Дальше все сбилось, закрутилось… Оказывается, и то, о чем писалось, – это еще и не любовь вовсе. Это только чтобы на понятном для людей в безверии языке сказать это все на пальцах… А если говорить всерьез, то. ………………………………………………………………………………………… это все было мимо, мимо.
Вдруг, словно бы без всякого повода, следовало описание прекрасного сада, но оно обрывалось внезапно, потому что тут как раз была вырвана страница.

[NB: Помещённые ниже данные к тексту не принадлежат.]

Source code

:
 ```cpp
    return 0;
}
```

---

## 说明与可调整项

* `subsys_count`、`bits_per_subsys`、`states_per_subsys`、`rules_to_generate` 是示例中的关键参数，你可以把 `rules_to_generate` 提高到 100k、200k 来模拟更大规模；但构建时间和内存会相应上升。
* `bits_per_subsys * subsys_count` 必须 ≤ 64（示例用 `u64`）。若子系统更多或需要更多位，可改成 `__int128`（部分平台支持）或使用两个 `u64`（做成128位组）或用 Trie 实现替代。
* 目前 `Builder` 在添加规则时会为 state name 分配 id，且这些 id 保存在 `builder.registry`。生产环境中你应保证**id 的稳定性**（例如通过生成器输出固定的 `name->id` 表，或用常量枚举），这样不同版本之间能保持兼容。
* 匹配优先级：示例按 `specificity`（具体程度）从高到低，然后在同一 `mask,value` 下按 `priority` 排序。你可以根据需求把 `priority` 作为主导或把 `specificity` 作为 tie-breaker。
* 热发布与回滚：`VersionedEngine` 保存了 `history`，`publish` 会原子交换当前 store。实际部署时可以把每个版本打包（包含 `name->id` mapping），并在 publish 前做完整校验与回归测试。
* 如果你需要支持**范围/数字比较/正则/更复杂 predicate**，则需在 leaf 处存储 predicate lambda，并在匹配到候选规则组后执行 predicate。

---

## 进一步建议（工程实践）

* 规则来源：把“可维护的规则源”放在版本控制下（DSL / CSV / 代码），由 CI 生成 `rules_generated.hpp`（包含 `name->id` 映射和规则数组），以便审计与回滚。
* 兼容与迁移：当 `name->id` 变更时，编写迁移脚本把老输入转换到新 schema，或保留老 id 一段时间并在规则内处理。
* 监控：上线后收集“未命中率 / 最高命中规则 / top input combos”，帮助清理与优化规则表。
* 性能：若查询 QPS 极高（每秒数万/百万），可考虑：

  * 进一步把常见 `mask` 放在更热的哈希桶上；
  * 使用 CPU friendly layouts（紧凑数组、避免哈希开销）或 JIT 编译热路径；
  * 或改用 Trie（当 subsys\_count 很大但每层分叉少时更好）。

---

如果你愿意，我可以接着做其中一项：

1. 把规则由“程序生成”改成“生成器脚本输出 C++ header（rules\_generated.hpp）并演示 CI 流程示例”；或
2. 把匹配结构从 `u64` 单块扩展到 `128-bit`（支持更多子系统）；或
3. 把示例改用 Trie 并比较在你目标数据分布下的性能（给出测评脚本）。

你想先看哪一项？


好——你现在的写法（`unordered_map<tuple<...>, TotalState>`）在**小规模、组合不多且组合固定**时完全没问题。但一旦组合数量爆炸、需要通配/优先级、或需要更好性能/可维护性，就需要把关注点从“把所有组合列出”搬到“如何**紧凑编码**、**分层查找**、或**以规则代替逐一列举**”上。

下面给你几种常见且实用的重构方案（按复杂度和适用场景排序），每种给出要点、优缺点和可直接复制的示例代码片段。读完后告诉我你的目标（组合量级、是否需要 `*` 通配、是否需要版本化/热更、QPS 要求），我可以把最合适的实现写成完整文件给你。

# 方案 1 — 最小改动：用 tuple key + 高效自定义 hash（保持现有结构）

…Алексей закрыл книгу. Странно было ему. Он что понял, а что не понял, про Бога он пропустил, но рассуждение о том, откуда же любовь: не от любимой же, такой случайной и крохотной, и не из него же, тоже чрезвычайно небольшого, а если не от нее и не из него, то откуда же? – очень поразило его.
Жизнь в ветреную погоду
Александру Кушнеру
Наконец они переехали.
Его привычно поразило, как разросся сад и как сам участок будто уменьшился, и дача, заслоненная зеленью, не показалась ему такой громоздкой, как в прошлом году. Деревья, недавно небольшие, нынче достигали окон второго этажа. Дача, все еще не достроенная, уже начала ветшать, сруб, так и не обшитый, почернел еще больше, и вся она, так нелепо и безвкусно торчавшая раньше, как бы обжилась, вросла и впервые понравилась ему.